Comme le souligne Philippe Crevel, directeur du Cercle de l’Épargne :
Les ménages français font preuve d’une prudence structurelle, nourrie par la succession de crises.
Résultat : l’équipement du logement, les biens durables ou les projets coûteux sont reportés, malgré une inflation retombée à 2,4 %. La mémoire de la perte de pouvoir d’achat entre 2021 et 2023 continue de hanter les foyers, renforçant un réflexe d’épargne de précaution.
Cette dynamique n’est pas neutre : en privilégiant l’accumulation d’épargne, les ménages brident mécaniquement la consommation, qui constitue pourtant le principal moteur de la croissance française.

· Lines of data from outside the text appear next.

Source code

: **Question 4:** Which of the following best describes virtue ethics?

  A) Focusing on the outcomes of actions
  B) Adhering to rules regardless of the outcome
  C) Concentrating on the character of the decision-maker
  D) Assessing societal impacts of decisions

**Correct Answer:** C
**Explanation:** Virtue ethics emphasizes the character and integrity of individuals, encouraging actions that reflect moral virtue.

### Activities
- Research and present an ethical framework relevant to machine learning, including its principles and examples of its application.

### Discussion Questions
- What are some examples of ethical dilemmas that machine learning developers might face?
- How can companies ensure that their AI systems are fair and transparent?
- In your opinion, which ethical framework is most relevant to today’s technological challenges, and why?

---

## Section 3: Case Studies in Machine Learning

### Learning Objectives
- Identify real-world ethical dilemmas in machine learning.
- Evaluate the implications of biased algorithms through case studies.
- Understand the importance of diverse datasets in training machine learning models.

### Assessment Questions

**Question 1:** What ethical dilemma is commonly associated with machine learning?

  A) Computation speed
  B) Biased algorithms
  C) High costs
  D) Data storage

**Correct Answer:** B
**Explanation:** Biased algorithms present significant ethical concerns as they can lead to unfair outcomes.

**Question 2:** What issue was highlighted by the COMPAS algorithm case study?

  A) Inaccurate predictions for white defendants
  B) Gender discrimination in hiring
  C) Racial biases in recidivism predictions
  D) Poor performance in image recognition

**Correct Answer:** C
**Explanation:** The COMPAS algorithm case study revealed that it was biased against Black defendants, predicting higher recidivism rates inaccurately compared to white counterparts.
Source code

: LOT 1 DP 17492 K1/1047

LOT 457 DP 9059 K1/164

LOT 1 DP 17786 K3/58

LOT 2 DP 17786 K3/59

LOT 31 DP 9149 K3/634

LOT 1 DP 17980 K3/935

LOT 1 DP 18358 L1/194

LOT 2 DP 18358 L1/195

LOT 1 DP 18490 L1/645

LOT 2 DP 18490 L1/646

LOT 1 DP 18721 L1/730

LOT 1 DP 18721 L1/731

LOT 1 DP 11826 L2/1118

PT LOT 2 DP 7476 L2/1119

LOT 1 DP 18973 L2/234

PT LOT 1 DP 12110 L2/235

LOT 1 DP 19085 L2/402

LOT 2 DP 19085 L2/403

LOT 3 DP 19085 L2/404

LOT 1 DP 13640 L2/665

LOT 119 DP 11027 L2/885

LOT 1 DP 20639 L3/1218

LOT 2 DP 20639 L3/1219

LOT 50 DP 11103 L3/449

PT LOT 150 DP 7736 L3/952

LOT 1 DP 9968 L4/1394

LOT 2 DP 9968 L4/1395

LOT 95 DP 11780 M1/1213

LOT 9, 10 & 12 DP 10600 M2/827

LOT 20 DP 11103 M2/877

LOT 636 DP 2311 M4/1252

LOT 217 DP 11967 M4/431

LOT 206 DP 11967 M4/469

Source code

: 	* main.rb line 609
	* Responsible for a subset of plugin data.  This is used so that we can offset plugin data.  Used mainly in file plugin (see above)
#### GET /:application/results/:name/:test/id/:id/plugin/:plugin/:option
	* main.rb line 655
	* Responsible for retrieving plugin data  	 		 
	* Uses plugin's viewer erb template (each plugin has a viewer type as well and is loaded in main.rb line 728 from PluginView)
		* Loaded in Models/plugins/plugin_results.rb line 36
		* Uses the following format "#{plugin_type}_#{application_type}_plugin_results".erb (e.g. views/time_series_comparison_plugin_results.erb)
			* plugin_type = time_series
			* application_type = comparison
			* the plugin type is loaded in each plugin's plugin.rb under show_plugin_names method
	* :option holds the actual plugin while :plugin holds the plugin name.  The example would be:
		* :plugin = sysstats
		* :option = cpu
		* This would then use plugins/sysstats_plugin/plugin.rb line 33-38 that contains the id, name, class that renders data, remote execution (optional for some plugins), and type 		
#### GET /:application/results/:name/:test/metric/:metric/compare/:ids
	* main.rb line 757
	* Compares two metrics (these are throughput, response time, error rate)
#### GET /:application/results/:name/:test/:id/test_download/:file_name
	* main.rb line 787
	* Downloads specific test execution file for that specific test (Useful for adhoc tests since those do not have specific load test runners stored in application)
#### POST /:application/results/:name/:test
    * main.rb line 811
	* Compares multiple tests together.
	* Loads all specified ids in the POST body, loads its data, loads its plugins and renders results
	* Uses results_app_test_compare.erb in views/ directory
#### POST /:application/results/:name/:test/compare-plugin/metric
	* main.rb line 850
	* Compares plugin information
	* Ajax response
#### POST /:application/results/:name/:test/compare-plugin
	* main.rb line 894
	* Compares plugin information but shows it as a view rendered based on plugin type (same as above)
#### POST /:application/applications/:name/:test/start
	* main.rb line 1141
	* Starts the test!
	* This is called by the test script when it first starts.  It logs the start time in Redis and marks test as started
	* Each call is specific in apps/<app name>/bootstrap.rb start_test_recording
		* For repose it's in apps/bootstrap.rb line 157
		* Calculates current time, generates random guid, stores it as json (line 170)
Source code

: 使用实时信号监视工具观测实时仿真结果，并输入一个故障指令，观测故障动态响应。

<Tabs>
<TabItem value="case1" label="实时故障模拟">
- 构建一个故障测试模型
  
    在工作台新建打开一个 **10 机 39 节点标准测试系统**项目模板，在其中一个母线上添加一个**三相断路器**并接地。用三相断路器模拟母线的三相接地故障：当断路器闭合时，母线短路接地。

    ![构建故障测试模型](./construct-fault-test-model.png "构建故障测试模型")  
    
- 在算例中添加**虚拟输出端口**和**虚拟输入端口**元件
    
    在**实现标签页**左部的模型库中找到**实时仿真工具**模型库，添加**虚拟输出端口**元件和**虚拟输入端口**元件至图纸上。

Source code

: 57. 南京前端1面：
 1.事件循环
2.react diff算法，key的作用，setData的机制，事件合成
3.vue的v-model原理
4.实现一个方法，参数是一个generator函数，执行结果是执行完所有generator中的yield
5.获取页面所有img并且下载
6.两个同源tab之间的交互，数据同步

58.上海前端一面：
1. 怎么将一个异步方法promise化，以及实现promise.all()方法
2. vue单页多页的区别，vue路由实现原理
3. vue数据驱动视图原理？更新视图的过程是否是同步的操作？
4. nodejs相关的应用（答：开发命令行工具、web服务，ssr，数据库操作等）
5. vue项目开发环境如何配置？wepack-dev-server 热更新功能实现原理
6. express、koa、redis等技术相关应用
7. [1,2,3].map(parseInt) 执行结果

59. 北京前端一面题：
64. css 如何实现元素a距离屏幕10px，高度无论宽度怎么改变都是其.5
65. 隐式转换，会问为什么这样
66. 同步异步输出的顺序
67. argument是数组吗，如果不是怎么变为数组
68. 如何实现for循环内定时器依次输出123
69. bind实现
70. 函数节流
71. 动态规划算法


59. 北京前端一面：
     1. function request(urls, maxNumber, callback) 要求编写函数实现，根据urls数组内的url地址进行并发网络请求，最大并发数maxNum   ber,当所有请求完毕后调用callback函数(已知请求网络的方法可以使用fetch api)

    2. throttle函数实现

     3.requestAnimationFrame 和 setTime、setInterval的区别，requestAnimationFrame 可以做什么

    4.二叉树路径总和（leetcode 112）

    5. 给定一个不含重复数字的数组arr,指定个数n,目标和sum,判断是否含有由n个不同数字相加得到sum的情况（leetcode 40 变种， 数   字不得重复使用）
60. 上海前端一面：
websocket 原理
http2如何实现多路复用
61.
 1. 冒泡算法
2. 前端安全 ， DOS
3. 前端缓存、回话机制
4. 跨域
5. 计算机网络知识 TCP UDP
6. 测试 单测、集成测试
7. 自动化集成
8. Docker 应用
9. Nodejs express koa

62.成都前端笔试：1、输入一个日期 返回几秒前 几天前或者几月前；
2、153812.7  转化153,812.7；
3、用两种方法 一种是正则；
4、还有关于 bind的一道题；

💶 Les nouveaux catalyseurs de l’épargne
Au-delà des crises conjoncturelles, des facteurs structurels accentuent ce mouvement. Le vieillissement démographique encourage la constitution d’une épargne retraite, via l’assurance vie et le Plan d’épargne retraite (PER).
Les plus de 50 ans sont les principaux contributeurs à cette hausse, car ils réinvestissent massivement les revenus de leurs placements
explique Hélène Baudchon, économiste chez BNP Paribas. La crainte d’une pression fiscale accrue joue aussi un rôle. Avec un déficit public supérieur à 5 % du PIB et l’annonce par François Bayrou d’une réforme fiscale majeure en 2026, de nombreux foyers préfèrent se constituer un matelas de sécurité. Selon Patrick Artus (Natixis), « les ménages ne relâcheront pas leur effort d’épargne tant que les perspectives fiscales et économiques resteront incertaines ».
Enfin, l’environnement financier favorise cette prudence. Le Livret A, rémunéré à 3 % jusqu’à janvier 2025, a attiré plus de 20 milliards d’euros supplémentaires de dépôts en quelques mois. La remontée des taux d’intérêt depuis 2023 rend l’épargne liquide particulièrement attractive par rapport à la consommation ou à l’investissement risqué.
Comparée à ses voisins européens, la France se distingue : l’Allemagne et les Pays-Bas plafonnent à 15 %, l’Italie à 11 % et l’Espagne à 9 %. Cette sur-épargne est une force pour le financement de l’économie, mais elle reste insuffisamment orientée vers l’investissement productif. Comme le résume Philippe Crevel :
Le paradoxe français, c’est que l’épargne est abondante mais trop peu canalisée vers la croissance réelle.
👁 L’œil de l’expert : trop prudents
La prudence des ménages est devenue une nouvelle normalité en France. Si elle constitue une protection individuelle face aux incertitudes, elle traduit aussi un frein collectif pour l’économie. En réduisant la consommation et en orientant peu de capitaux vers l’investissement productif, cette stratégie pèse sur la croissance et l’emploi.
L’enjeu pour les années à venir sera double : restaurer la confiance des ménages en clarifiant les trajectoires fiscales et budgétaires, tout en incitant l’épargne à se tourner vers l’économie réelle plutôt que de rester dormante sur des produits liquides. Sans ce rééquilibrage, la France restera durablement un pays de rentiers prudents plutôt qu’un moteur d’investissement et de dynamisme économique.